Brixton owns 25m sq ft of commercial property - business parks and warehouses, mainly in the South-east - but property values have been pushed unsustainably high by speculative investments. Brixton, like other property shares, has also been boosted by the prospect of conversion to an investment trust, but this long-term tax benefit will have to be paid for upfront. Sell.
Chesnara once sold mortgage endowments to the customers of the Countrywide estate agency chain. The life book is now closed, and it is hard to understand, on first impressions, why anyone would want to touch a stagnant business like this. But the beauty of closed life books is that they generate a steady cash flow - in Chesnara's case, providing the funds for its enormous 10 per cent dividend. Buy.
It bears repeating. This is not the early 1990s, when double-digit interest rates combined with a recession to cause a slump in the housing market. This is not the early 1990s, when some indebted and inefficient housebuilders recklessly chased a volume of new business that could not be sustained when the housing market tumbled, leaving many companies in financial ruins. Barratt Developments is the UK's biggest builder by volume, and its shares are a long-term buy.

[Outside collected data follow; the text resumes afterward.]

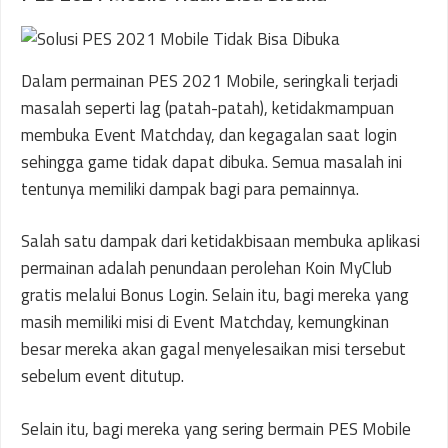
Dalam permainan PES 2021 Mobile, seringkali terjadi
masalah seperti lag (patah-patah), ketidakmampuan
membuka Event Matchday, dan kegagalan saat login
sehingga game tidak dapat dibuka. Semua masalah ini
tentunya memiliki dampak bagi para pemainnya.
Salah satu dampak dari ketidakbisaan membuka aplikasi
permainan adalah penundaan perolehan Koin MyClub
gratis melalui Bonus Login. Selain itu, bagi mereka yang
masih memiliki misi di Event Matchday, kemungkinan
besar mereka akan gagal menyelesaikan misi tersebut
sebelum event ditutup.
Selain itu, bagi mereka yang sering bermain PES Mobile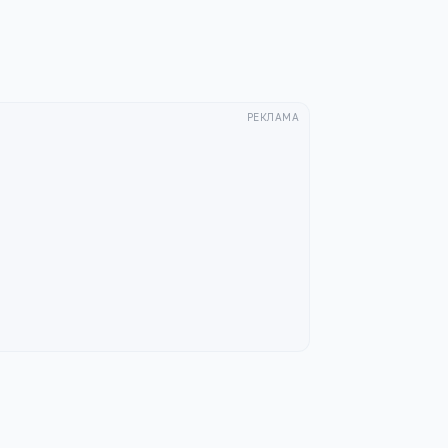
РЕКЛАМА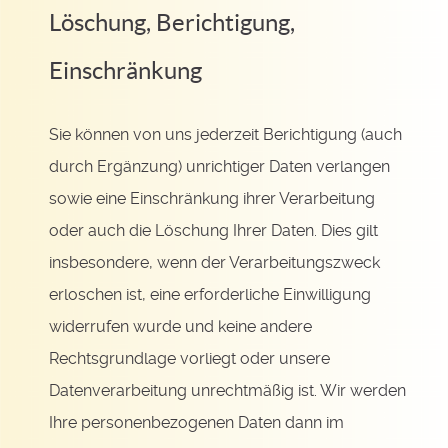
Löschung, Berichtigung,
Einschränkung
Sie können von uns jederzeit Berichtigung (auch
durch Ergänzung) unrichtiger Daten verlangen
sowie eine Einschränkung ihrer Verarbeitung
oder auch die Löschung Ihrer Daten. Dies gilt
insbesondere, wenn der Verarbeitungszweck
erloschen ist, eine erforderliche Einwilligung
widerrufen wurde und keine andere
Rechtsgrundlage vorliegt oder unsere
Datenverarbeitung unrechtmäßig ist. Wir werden
Ihre personenbezogenen Daten dann im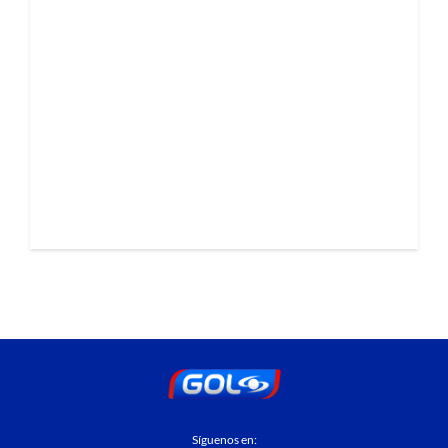
Síguenos en: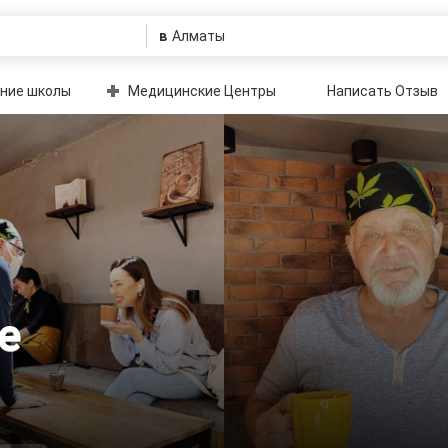
в
ние школы
Медицинские Центры
Написать Отзыв
е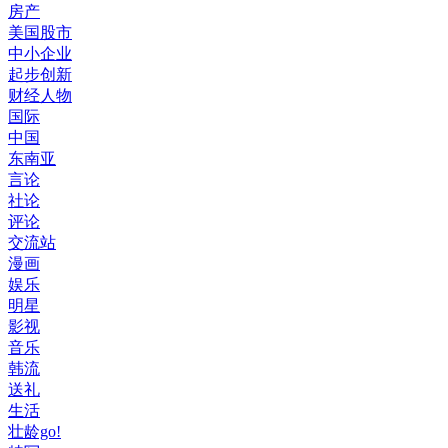
房产
美国股市
中小企业
起步创新
财经人物
国际
中国
东南亚
言论
社论
评论
交流站
漫画
娱乐
明星
影视
音乐
韩流
送礼
生活
壮龄go!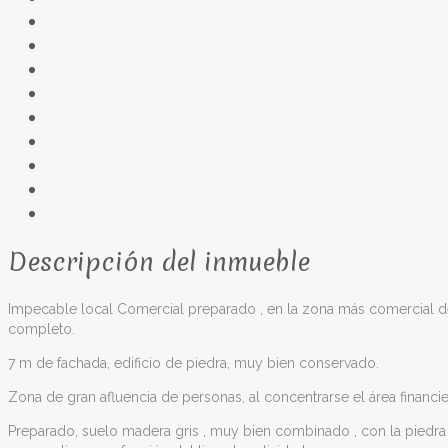
Descripción del inmueble
Impecable local Comercial preparado , en la zona más comercial d
completo.
7 m de fachada, edificio de piedra, muy bien conservado.
Zona de gran afluencia de personas, al concentrarse el área financi
Preparado, suelo madera gris , muy bien combinado , con la piedra de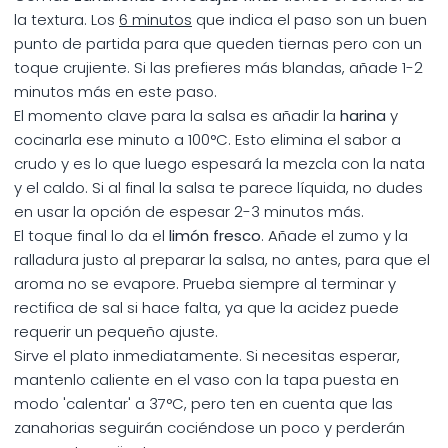
la textura. Los
6 minutos
que indica el paso son un buen
punto de partida para que queden tiernas pero con un
toque crujiente. Si las prefieres más blandas, añade 1-2
minutos más en este paso.
El momento clave para la salsa es añadir la
harina
y
cocinarla ese minuto a 100°C. Esto elimina el sabor a
crudo y es lo que luego espesará la mezcla con la nata
y el caldo. Si al final la salsa te parece líquida, no dudes
en usar la opción de espesar 2-3 minutos más.
El toque final lo da el
limón fresco
. Añade el zumo y la
ralladura justo al preparar la salsa, no antes, para que el
aroma no se evapore. Prueba siempre al terminar y
rectifica de sal si hace falta, ya que la acidez puede
requerir un pequeño ajuste.
Sirve el plato inmediatamente. Si necesitas esperar,
mantenlo caliente en el vaso con la tapa puesta en
modo 'calentar' a 37°C, pero ten en cuenta que las
zanahorias seguirán cociéndose un poco y perderán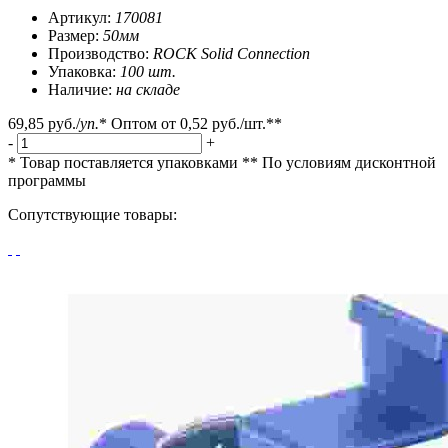
Артикул:
170081
Размер:
50мм
Производство:
ROCK Solid Connection
Упаковка:
100 шт.
Наличие:
на складе
69,85 руб.
/
уп.
*
Оптом от
0,52 руб.
/шт.**
-
+
* Товар поставляется упаковками
** По условиям
дисконтной
программы
Сопутствующие товары: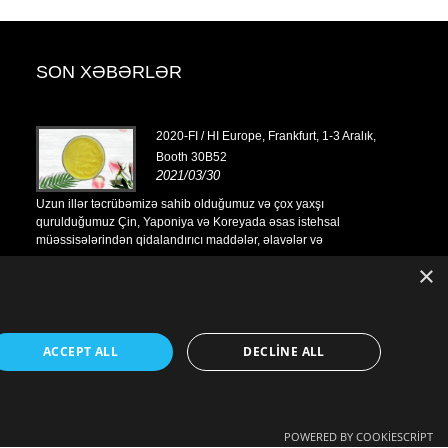
SON XƏBƏRLƏR
tyabr,
2020-FI / HI Europe, Frankfurt, 1-3 Aralık,
Booth 30B52
2021/03/30
Uzun illər təcrübəmizə sahib olduğumuz və çox yaxşı
Uzun illər t
qurulduğumuz Çin, Yaponiya və Koreyada əsas istehsal
qurulduğumuz
müəssisələrindən qidalandırıcı maddələr, əlavələr və
müəssisələrin
və
funksional qida və içki sənayeləri üçün əsas maddələr və
funksional qi
×
bə və
məhsulları hazırlayırıq, satırıq və paylayırıq. Bizim təcrübə və
məhsulları haz
 fayda
mənbəyimizdəki nüfuzumuz dünyadakı tərəfdaşlarımıza fayda
mənbəyimizdə
gətirir.
gətirir.
ACCEPT ALL
DECLINE ALL
POWERED BY COOKIESCRIPT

"Un peu décevant" was one French broker's verdict on annual results from Kesa Electricals. That's "a tad disappointing", in English. Kesa owns Darty, the electrical goods retailer, and BUT, a furniture chain, in France. It also has Comet in the UK. Consumer confidence is turning down. Avoid.
People haven't fallen out with tiles, insists Nick Ounstead, chief executive of Topps Tiles, who was forced to deliver a profits warning this week. The retailer has up to now been a remarkable success story. Mr Ounstead is sure that it is a market problem (a plunge in consumer spending generally), rather than a problem at Topps, and the City is willing to give him the benefit of the doubt. Hold.
Cairn has had an extraordinary few years, buying a block of land in north-western India from Shell and then discovering it was sitting on at least a billion barrels of oil. The shares soared, inevitably beyond levels that could be entirely justified by the drilling progress to date. After the correction, stagnation is likely for some time, but existing shareholders should hold on for the long term.
Demand for plasterboard is likely to slightly outpace economic growth, as it makes a lot of construction cheaper and easier than older methods. BPB is a global player, but it is expanding its manufacturing capacity in the US and Asia. Hold.
Admiral on course after flotation
Six months on since Admiral, the motor insurer, successfully floated on the London market, and the company is still looking in incredibly good shape next to its major rivals.
But with motor insurance premiums lower than 12 months ago, and the cost of meeting claims for accidents rising, the worry for investors is whether Admiral's performance can be sustained.
The company focuses on specialist lines - such as female drivers with Diamond, and younger drivers with its Admiral brand - where it has scope to raise rates. And marketing plays a much more important role in winning customers now than it did when the world was controlled by insurance brokers. Admiral's brands are strong, its adverts memorable.
The company also makes a convincing case that the low point for premiums will not be as bad this time as in previous cycles.
After recent consolidation - during which Royal Bank of Scotland and Aviva have gained 50 per cent of the motor market between them - there is simply less price competition.
This may appear a rather risky point in the cycle to be investing in a motor insurer, but Admiral comes with the bonus of a healthy dividend, as well as the promise of further special dividends if the company is sitting on excess capital. Buy.